- Location of Jewett in Cumberland County, Illinois.
- Coordinates: 39°12′28″N 88°14′35″W﻿ / ﻿39.20778°N 88.24306°W
- Country: United States
- State: Illinois
- County: Cumberland
- Township: Woodbury

Area
- • Total: 1.00 sq mi (2.60 km^{2})
- • Land: 1.00 sq mi (2.60 km^{2})
- • Water: 0 sq mi (0.00 km^{2})
- Elevation: 584 ft (178 m)

Population (2020)
- • Total: 196
- • Density: 195.1/sq mi (75.32/km^{2})
- Time zone: UTC-6 (CST)
- • Summer (DST): UTC-5 (CDT)
- ZIP code: 62436
- Area code: 217
- FIPS code: 17-38427
- GNIS ID: 2398303

= Jewett, Illinois =

Jewett is a village in Cumberland County, Illinois, United States. The population was 196 at the 2020 census. It is part of the Charleston-Mattoon Micropolitan Statistical Area.

==Geography==
Jewett is located in south-central Cumberland County along the route of the former National Road. U.S. Route 40 now runs through the northern part of the village, leading northeast 5 mi to Greenup and southwest 8 mi to Montrose. Interstate 70 passes to the north of the village, with access at Greenup and Montrose.
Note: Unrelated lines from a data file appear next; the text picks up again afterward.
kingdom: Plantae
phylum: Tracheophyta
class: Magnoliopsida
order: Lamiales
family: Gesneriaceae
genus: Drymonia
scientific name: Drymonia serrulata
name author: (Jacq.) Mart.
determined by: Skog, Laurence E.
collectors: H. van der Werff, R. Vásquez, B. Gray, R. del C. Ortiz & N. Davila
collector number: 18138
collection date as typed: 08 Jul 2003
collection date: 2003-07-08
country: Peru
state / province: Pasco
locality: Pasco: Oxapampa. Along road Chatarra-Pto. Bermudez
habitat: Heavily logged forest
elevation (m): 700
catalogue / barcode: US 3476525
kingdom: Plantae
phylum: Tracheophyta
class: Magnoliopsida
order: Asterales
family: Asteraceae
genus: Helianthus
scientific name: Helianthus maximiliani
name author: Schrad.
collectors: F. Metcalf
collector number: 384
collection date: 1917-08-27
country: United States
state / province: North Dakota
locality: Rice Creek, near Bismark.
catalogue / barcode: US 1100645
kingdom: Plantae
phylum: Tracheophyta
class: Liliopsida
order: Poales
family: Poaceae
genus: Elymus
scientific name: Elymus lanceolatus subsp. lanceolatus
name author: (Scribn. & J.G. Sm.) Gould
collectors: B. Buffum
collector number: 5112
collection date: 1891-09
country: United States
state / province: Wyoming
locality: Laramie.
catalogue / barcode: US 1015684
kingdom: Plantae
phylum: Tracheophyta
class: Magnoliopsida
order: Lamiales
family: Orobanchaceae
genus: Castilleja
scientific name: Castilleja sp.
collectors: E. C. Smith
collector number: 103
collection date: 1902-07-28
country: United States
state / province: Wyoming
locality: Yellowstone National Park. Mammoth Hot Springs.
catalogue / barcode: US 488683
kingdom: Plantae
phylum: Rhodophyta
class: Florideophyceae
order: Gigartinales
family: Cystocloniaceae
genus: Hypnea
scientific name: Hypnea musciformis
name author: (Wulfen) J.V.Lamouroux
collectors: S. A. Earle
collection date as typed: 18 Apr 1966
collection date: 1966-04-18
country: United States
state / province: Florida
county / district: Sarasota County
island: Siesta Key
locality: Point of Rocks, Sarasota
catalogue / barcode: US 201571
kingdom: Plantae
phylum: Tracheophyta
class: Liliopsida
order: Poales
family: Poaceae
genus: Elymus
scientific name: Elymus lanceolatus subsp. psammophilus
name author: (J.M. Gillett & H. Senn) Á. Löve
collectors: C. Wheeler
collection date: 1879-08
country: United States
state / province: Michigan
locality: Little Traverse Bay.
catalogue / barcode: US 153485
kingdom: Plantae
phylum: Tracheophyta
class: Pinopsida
According to the 2010 census, Jewett has a total area of 1 sqmi, all land.

==Demographics==
As of the 2020 census there were 196 people, 103 households, and 90 families residing in the village. The population density was 195.02 PD/sqmi. There were 89 housing units at an average density of 88.56 /sqmi. The racial makeup of the village was 94.90% White, 1.53% Native American, and 3.57% from two or more races. Hispanic or Latino of any race were 1.53% of the population.

There were 103 households, out of which 26.2% had children under the age of 18 living with them, 72.82% were married couples living together, 5.83% had a female householder with no husband present, and 12.62% were non-families. 12.62% of all households were made up of individuals, and 6.80% had someone living alone who was 65 years of age or older. The average household size was 2.63 and the average family size was 2.73.

The village's age distribution consisted of 18.9% under the age of 18, 5.7% from 18 to 24, 19.5% from 25 to 44, 31.3% from 45 to 64, and 24.6% who were 65 years of age or older. The median age was 52.0 years. For every 100 females, there were 82.5 males. For every 100 females aged 18 and over, there were 96.6 males.

The median income for a household in the village was $48,393, and the median income for a family was $52,750. Males had a median income of $38,281 versus $14,063 for females. The per capita income for the village was $18,848. About 10.0% of families and 13.3% of the population were below the poverty line, including 15.7% of those under age 18 and none of those age 65 or over.

Historical population
| Census | Pop. | Note | %± |
| 1880 | 138 |  | — |
| 1890 | 335 |  | 142.8% |
| 1900 | 322 |  | −3.9% |
| 1910 | 366 |  | 13.7% |
| 1920 | 243 |  | −33.6% |
| 1930 | 230 |  | −5.3% |
| 1940 | 204 |  | −11.3% |
| 1950 | 253 |  | 24.0% |
| 1960 | 238 |  | −5.9% |
| 1970 | 211 |  | −11.3% |
| 1980 | 230 |  | 9.0% |
| 1990 | 194 |  | −15.7% |
| 2000 | 232 |  | 19.6% |
| 2010 | 223 |  | −3.9% |
| 2020 | 196 |  | −12.1% |
U.S. Decennial Census

==Education==
Students in Jewett attend Cumberland Community Unit School District 77. The elementary, middle, and high school are located in Toledo.